● Directions:
1. In the forum thread about safety in Mexico, how many years does the first poster say they have lived in the country?
2. Carry on the forum thread about safety in Mexico from its last post.

● Supplied passage:
--- START ---

The vast majority of the country is NOT in the hands of terrorists. The U.S. government always overstates what the truth is on its state department site, I know my dad was a diplomat for years and they prefer to overstate the negative to be on the safe side. Longford, your comment about the police being the enemy is a huge misnomer and should not be believed by any reader or poster on this site. I have lived in this country for over 35 years and consider it more mine than my birthplace, the U.S. Police here are nothing like they were 10, 15 or 20 years ago. The system cannot be changed overnight, but branding them the enemy gives the reader a fear about the police before even arriving in Mexico. Yes, there are rogue police, police looking for hand outs and bribes, but there are also a large majority doing their job. Consider what their pay is and then ask yourself if you would wear the uniform in Mexico and go in harm's way. I would believe your answer would be no. Are you willing to be a police officer and patrol as you say the "vast areas of land in terrorist hands?" You make Mexico out to be a war zone, it is not, Afghanistan, Iraq, Syria, South Sudan and many other places are war zones but not Mexico.


----------



## zapfilms

Caseyatbat16 said:


> I'm 75, a retired carpenter and have been thinking of moving to Mexico. I have been reading of the war going on in Mexico between the cartels and the government. Can anyone who lives in Mexico tell me what the safe areas of the country are? Also the Mexican police, I have heard are prone to be predators, shaking down tourists and other foreigners. Can someone clear this up for me? Thanks.


Actually you have heard wrong. Tourists and foreigners are not involved in the drug wars and if anything, have a "hands off". Unlike say North Philadelphia in which anyone can be a vidtim, these are gang wars in which you would be hard put to find a foreign victim, that was not involved in buying or selling drugs.

And that is very insulting your rumors of the cops here. I know and work with lots of cops and that is an ugly lie, they put selves in front of crime and it is racist and copist to state this stuff.


----------



## joaquinx

zapfilms said:


> And that is very insulting your rumors of the cops here. I know and work with lots of cops and that is an ugly lie, they put selves in front of crime and it is racist and copist to state this stuff.


Remember that there was no corruption involved in the termination of the police officers in Xalapa and Veracruz. Then the replacement of them with the Marines and State Police. This didn't happen in other cities, or did it?

--- END ---

Structured pose outputs:
--- START ---

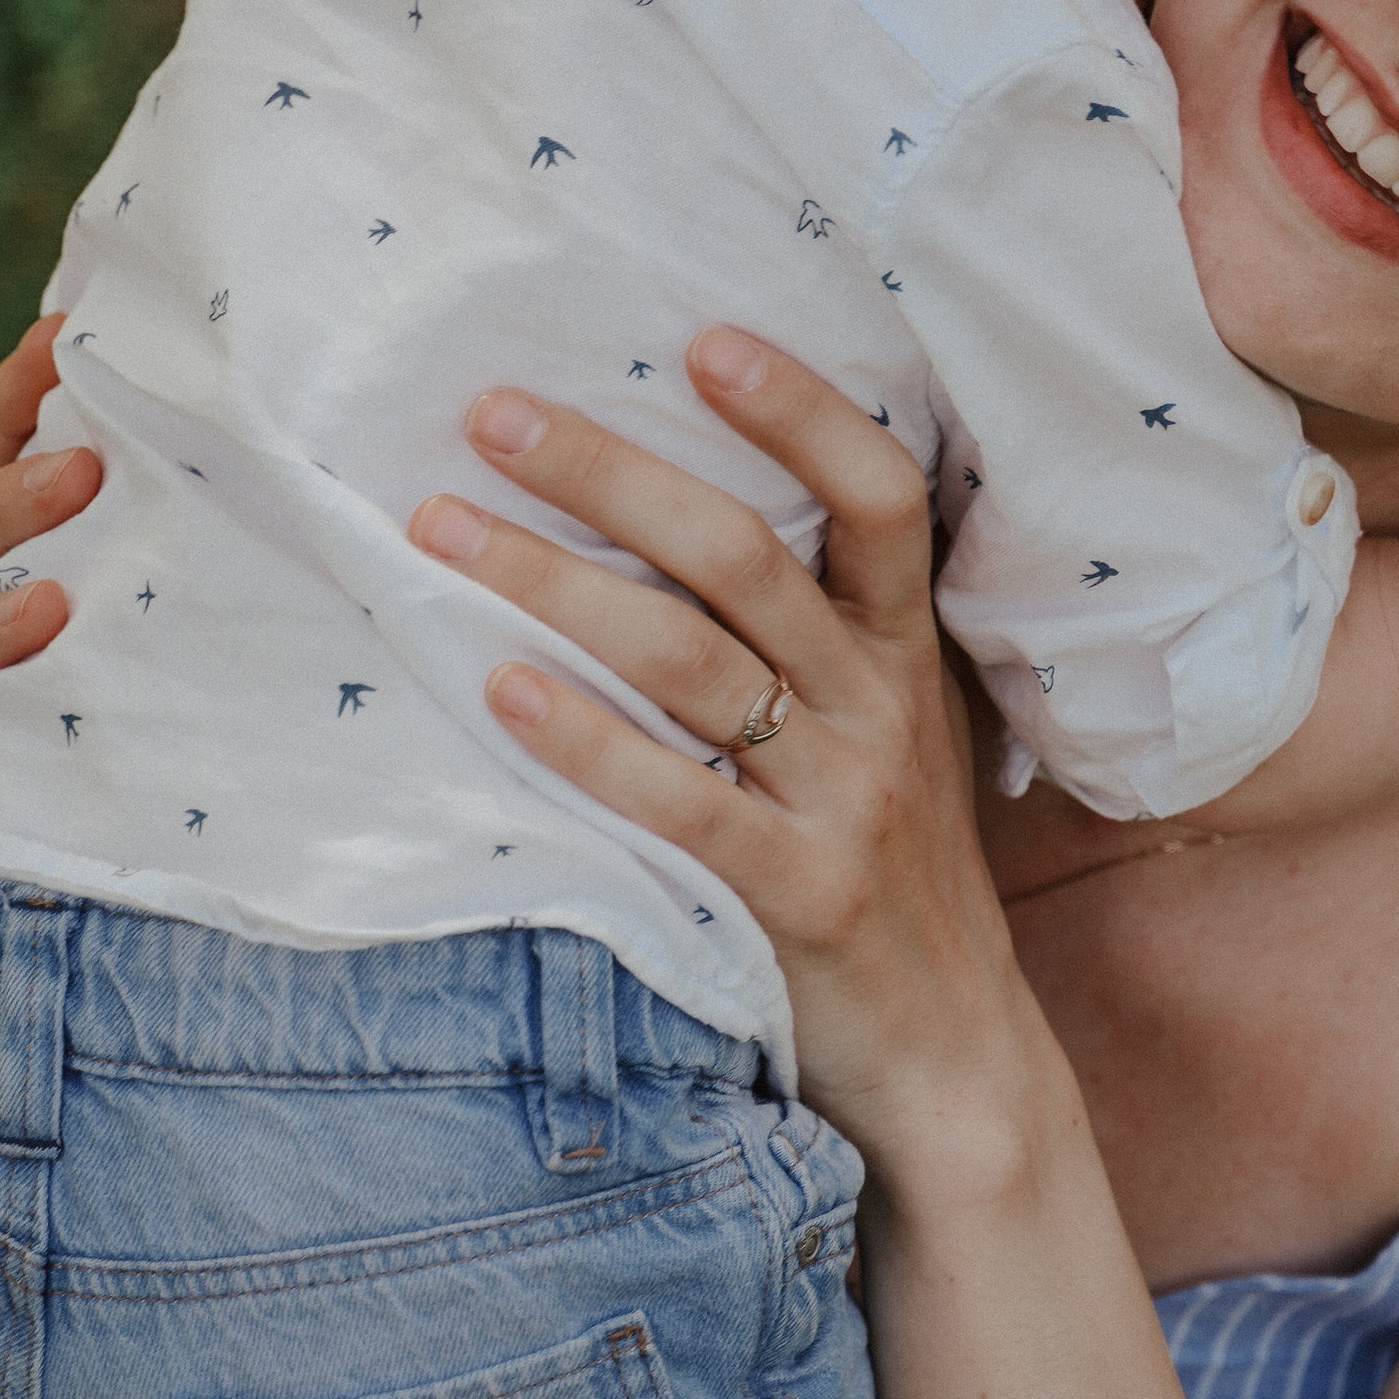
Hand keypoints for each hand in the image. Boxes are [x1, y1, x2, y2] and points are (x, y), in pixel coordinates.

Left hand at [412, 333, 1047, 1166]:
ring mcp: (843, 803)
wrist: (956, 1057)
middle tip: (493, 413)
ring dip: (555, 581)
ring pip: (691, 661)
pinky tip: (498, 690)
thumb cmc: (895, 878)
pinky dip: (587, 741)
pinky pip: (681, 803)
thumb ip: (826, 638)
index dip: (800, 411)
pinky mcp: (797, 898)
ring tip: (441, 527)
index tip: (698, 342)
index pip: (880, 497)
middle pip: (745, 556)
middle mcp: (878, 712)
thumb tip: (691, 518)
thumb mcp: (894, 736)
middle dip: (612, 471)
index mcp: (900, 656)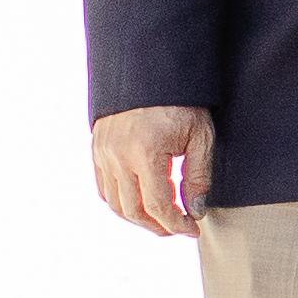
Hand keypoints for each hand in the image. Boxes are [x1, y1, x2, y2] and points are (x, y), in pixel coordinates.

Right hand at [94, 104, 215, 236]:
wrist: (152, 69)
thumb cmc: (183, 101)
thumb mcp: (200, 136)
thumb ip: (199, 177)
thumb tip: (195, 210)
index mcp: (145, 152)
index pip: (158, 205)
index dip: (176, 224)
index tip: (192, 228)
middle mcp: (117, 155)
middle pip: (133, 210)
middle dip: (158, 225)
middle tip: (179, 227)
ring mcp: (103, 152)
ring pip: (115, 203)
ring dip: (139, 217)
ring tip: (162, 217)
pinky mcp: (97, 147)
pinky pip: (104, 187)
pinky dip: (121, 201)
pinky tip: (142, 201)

--- END ---
--- START ---

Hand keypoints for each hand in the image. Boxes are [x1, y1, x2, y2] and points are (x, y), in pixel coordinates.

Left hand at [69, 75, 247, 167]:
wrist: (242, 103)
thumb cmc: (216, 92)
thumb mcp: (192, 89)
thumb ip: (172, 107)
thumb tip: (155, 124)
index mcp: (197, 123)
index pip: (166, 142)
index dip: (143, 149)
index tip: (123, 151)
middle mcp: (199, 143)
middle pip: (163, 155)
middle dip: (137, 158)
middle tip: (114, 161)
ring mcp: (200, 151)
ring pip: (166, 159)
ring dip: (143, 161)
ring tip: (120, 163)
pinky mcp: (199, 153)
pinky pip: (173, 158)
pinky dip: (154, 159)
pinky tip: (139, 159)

--- END ---
--- START ---

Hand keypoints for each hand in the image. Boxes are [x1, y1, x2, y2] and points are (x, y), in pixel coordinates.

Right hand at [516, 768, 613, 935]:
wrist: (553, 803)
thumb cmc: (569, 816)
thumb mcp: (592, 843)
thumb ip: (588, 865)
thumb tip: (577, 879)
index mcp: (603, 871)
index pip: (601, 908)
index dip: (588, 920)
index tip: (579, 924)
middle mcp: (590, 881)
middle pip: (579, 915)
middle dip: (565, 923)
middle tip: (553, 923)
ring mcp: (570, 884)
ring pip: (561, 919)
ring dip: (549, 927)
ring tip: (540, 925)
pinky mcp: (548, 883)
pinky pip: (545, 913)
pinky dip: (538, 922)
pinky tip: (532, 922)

--- END ---

● Answers to the exercises:
1. Over 35 years.

2.
----------



## dallasteacher

joaquinx said:


> I'll bet that a man who lives in Dallas, won't be walking in South Dallas or West Dallas. Not even Park Lane. I lived in Dallas for 30 years and feel safer here in Xalapa than I ever felt in Dallas.


There are plenty of places in Dallas/Fort Worth I would not step foot in. In the USA certain cities can be very scary. I have family in west Texas who refuse to come to Dallas, because it is tooooo big and scary. 

Mexico for the most part is safe. The two towns I have stayed in for extensive amounts of time were very safe. I would walk around at night and I never had a problem. In Mexico you usually know your neighbors and everyone often looks out for each other. There is a real sense of community there. 

I would agree with most posters as long as you are not involved you should be fine. There are no certainties in life (whether here or there). 

I had an American plated car and they never bothered me. My husband, then boyfriend, did get pulled over once, but they just gave him a warning. There are police officers who ask for money to look the other way. I don't agree with it, but I think it will be awhile before this changes. I think everyone involved is to blame for it to be honest.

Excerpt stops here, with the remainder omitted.